Kentucky residents who are in the market for a new car have a dizzying array of options to choose from, including elaborate information and entertainment systems. Some of these systems can handle phone calls and text messaging, play music or DVDs and provide motorists with turn-by-turn driving directions, but they can also cause dangerous cognitive and visual distractions and greatly increase the likelihood of an accident according to a study.
The University of Utah conducted the study on behalf of the AAA Foundation for Traffic Safety, and it involved recording how long individuals took to complete a variety of tasks on the entertainment and information systems of 30 new cars, crossovers and SUVs. These individuals used voice commands and touch screen inputs to compose and send text messages, enter destination addresses, make phone calls and change radio stations, and the researchers found that some of these tasks caused distractions of up to 40 seconds.
Previous studies have concluded that the risk of being in a car accident doubles when drivers allow their eyes to wander away from the road in front of them for as little as two seconds, and the researchers behind this study say that auto manufacturers should concentrate their energies on safety and not features that could make their vehicles more dangerous. However, consumers tend to vote with their feet on such issues, and sales figures suggest that vehicles equipped with the latest technology are more likely to be able to carve out a niche for themselves in an increasingly crowded and competitive market.

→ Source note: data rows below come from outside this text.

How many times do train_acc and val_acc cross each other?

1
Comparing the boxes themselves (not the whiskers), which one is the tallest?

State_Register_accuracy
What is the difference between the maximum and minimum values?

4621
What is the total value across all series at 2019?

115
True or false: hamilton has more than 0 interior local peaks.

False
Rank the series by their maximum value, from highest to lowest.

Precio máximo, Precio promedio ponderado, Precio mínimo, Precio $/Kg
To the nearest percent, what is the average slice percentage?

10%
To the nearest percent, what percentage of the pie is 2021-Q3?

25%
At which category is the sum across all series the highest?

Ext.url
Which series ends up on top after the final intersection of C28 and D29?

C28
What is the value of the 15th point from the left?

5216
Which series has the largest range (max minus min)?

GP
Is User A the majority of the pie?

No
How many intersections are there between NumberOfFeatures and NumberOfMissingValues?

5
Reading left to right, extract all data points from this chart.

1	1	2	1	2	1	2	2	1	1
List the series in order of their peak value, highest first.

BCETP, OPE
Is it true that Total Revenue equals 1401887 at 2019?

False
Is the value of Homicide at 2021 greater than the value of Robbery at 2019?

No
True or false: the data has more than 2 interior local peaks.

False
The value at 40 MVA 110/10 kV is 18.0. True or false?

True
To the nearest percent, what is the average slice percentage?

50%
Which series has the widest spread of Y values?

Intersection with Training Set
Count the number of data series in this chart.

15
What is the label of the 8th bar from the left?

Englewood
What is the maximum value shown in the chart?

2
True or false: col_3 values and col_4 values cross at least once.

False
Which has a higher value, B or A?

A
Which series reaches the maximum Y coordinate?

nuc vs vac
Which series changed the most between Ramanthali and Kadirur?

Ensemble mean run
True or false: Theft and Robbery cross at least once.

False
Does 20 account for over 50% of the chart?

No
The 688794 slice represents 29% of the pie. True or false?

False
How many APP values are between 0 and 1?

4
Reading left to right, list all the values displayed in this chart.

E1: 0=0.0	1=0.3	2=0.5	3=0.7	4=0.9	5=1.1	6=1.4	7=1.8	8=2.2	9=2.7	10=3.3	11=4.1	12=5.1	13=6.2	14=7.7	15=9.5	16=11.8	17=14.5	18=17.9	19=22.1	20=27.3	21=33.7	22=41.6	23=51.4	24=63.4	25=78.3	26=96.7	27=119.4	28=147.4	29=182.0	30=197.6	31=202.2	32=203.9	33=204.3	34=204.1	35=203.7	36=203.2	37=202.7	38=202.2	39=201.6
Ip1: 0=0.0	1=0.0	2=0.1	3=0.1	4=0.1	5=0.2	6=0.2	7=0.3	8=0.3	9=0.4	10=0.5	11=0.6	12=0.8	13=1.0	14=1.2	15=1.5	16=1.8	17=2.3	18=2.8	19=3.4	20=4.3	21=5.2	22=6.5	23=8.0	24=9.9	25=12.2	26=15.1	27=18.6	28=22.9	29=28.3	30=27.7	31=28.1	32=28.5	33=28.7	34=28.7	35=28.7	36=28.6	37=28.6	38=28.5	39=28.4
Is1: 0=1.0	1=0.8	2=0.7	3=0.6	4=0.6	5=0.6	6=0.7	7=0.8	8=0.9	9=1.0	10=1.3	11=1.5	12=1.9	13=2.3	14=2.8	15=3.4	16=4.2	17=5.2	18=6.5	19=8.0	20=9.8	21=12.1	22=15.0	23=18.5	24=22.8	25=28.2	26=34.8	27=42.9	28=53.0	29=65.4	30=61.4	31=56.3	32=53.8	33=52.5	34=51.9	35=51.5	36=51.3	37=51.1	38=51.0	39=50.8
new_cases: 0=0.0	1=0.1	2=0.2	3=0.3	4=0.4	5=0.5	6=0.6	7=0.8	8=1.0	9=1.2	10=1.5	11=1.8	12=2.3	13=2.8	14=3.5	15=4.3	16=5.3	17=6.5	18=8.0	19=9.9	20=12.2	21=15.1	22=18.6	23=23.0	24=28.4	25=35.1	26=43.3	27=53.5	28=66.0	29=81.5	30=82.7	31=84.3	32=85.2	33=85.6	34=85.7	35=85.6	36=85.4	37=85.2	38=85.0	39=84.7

Distracted drivers sometimes drift into the path of oncoming vehicles and lose their lives in catastrophic head-on collisions, and those who survive the accidents they cause may face years behind bars for their negligent behavior. Reckless individuals who have been killed or incarcerated are unable to make restitution to their victims, but experienced personal injury attorneys could initiate litigation against their auto insurance providers or estates on behalf of those who have been harmed.